Pianist, concentration camp survivor Marian Filar
The train ride to the Majdanek concentration camp killed several of the Jews who had survived the 1943 Warsaw ghetto uprising.

The train ride to the Majdanek concentration camp killed several of the Jews who had survived the 1943 Warsaw ghetto uprising.
To avoid dying of thirst in a packed boxcar, the 25-year-old Marian Filar licked his own sweat.
And on the day he arrived at Majdanek, he had no shame in lapping, like an animal, from a puddle on the ground.
Still, how did he survive?
"I wonder myself," Mr.
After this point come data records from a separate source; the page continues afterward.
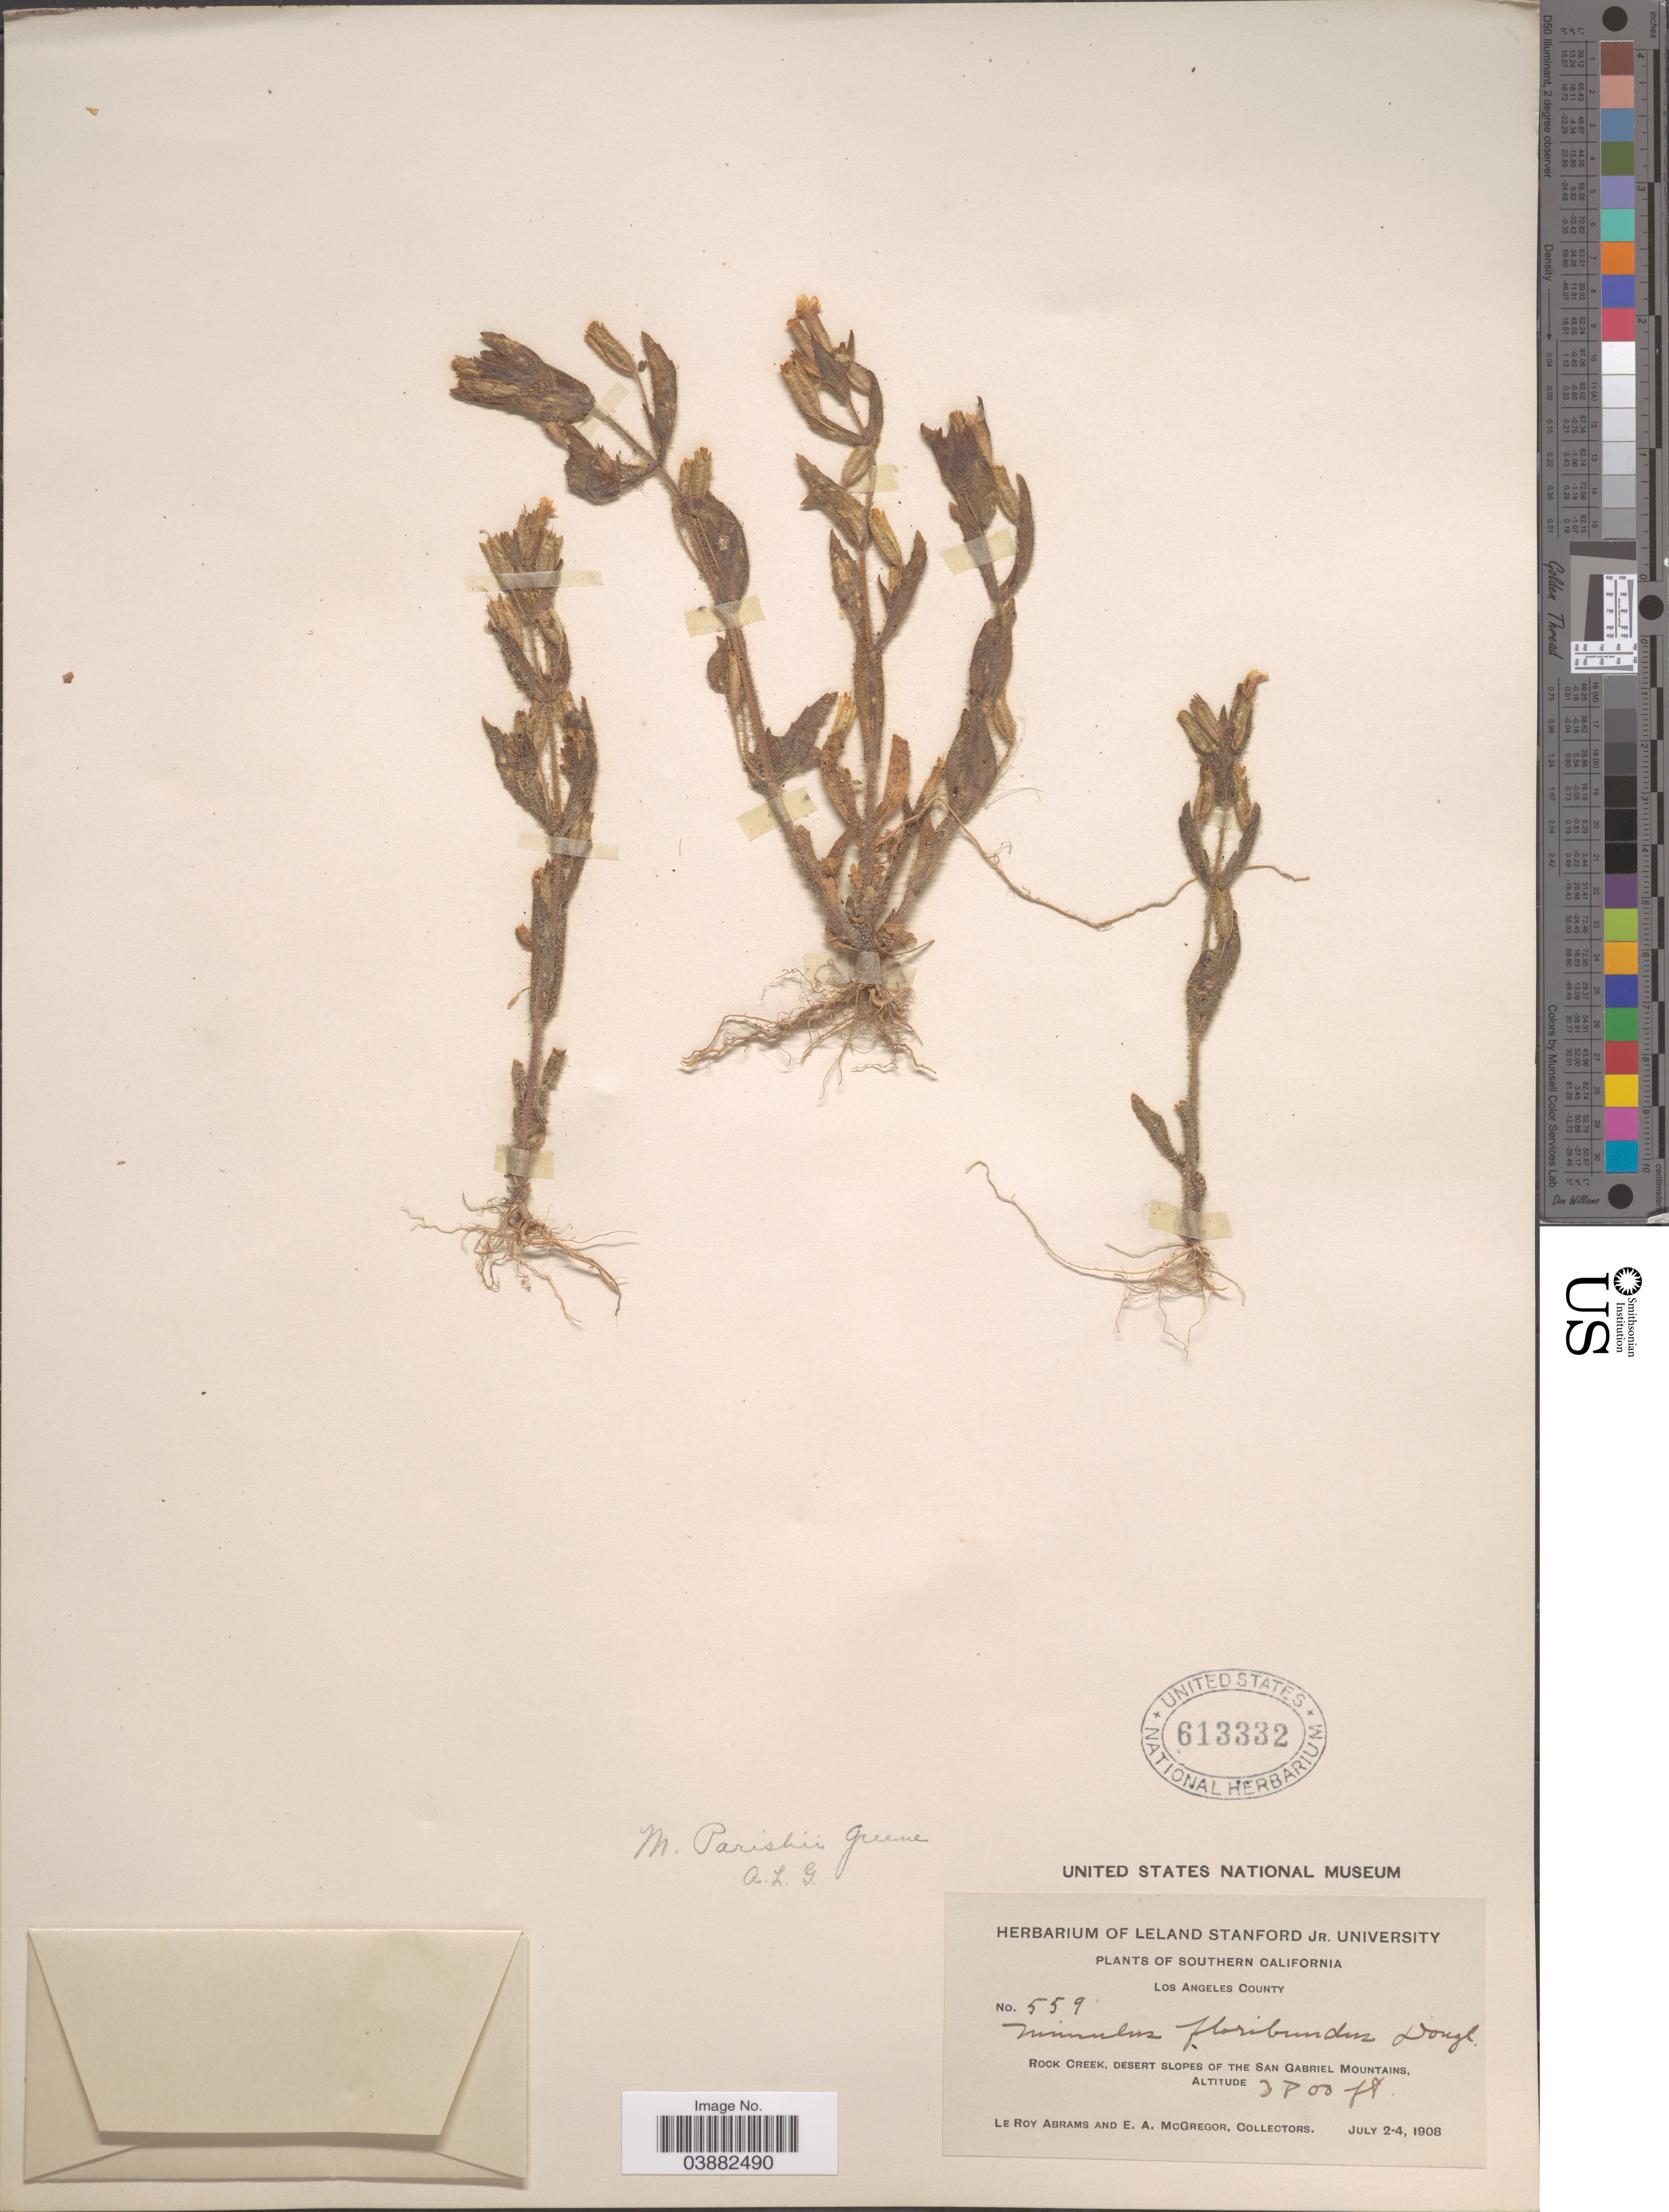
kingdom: Plantae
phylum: Tracheophyta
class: Magnoliopsida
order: Lamiales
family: Phrymaceae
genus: Mimulus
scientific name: Mimulus parishii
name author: Greene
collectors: L. Abrams & E. A. McGregor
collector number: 559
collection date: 1908-07-02/1908-07-04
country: United States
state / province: California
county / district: Los Angeles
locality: Southern California. Los Angeles County. Rock Creek, desert slopes of the San Gabriel Mountains.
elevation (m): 1158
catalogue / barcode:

Filar told Inquirer music critic David Patrick Stearns in a 2003 interview.
On Tuesday, July 10, Marian Filar, 94, a concert pianist who from the 1950s to the 1980s was a music teacher, first at Settlement Music School and then at Temple University, died at his home in Wyncote.
In 2002, the University Press of Mississippi published his From Buchenwald to Carnegie Hall, which traced his travails through several concentration camps and beyond.
"Reading his book, you realize that he lived past 1945 only partly thanks to luck," Stearns wrote.
"Tenacity accounts for the rest. His brand is a less-than-reasonable refusal to accept overwhelming odds."
Still, Stearns noted, Mr. Filar was "frustrated by the bad luck that dogged him on the career front: He never had a manager and made few recordings. That's highly unfortunate.
"Filar's manner with Chopin, the composer most central to his life, remains highly distinctive, as revealed by European radio recordings over his 40-year career."
Charles Birnbaum, a close friend and longtime piano tuner for Atlantic City casinos, said in an interview that he was 10 in 1957 when he began studying with Mr. Filar at Settlement Music School. Settlement confirmed that for a time Mr. Filar was head of its piano department.
When Birnbaum entered what is now the Esther Boyer College of Music at Temple in 1964, Mr. Filar was his teacher as he earned bachelor's and master's degrees.
Birnbaum was born in a displaced-persons camp near Neu-Ulm, Germany, the son of Holocaust survivors, and so, "I think he was very sympathetic to my situation."
Mr. Filar became a full professor at Temple in 1973 and retired from there in 1989, Birnbaum said.
Besides performing with leading conductors and symphonies in Europe, Mr. Filar played occasionally with major classical orchestras in the United States.
But, Birnbaum said, "I would have to say he was one of those unknown gems, as far as the U.S. was concerned.
"What should have been an absolutely amazing concert career stalled in the U.S."
Even in retirement, though, Mr. Filar was in demand.
In 1991, The Inquirer reported that he was a judge in the fifth annual Palm Beach Invitational International Piano Competition.
And in 1992, it was reported that he would be the soloist with the Warsaw Philharmonic at its new Philharmonic Hall, where he had last played when he was 12.
"Playing Chopin in Warsaw takes nerve - and a lot of practice," Mr. Filar said.
Mr. Birnbaum said that Mr. Filar is survived by a nephew, Dubi Filar; a niece, Eti Frankel; and a grandnephew, Shai Filar.
A graveside service was set for noon Thursday, July 12, at Montefiore Cemetery, Church Road and Borbeck Street, Abington.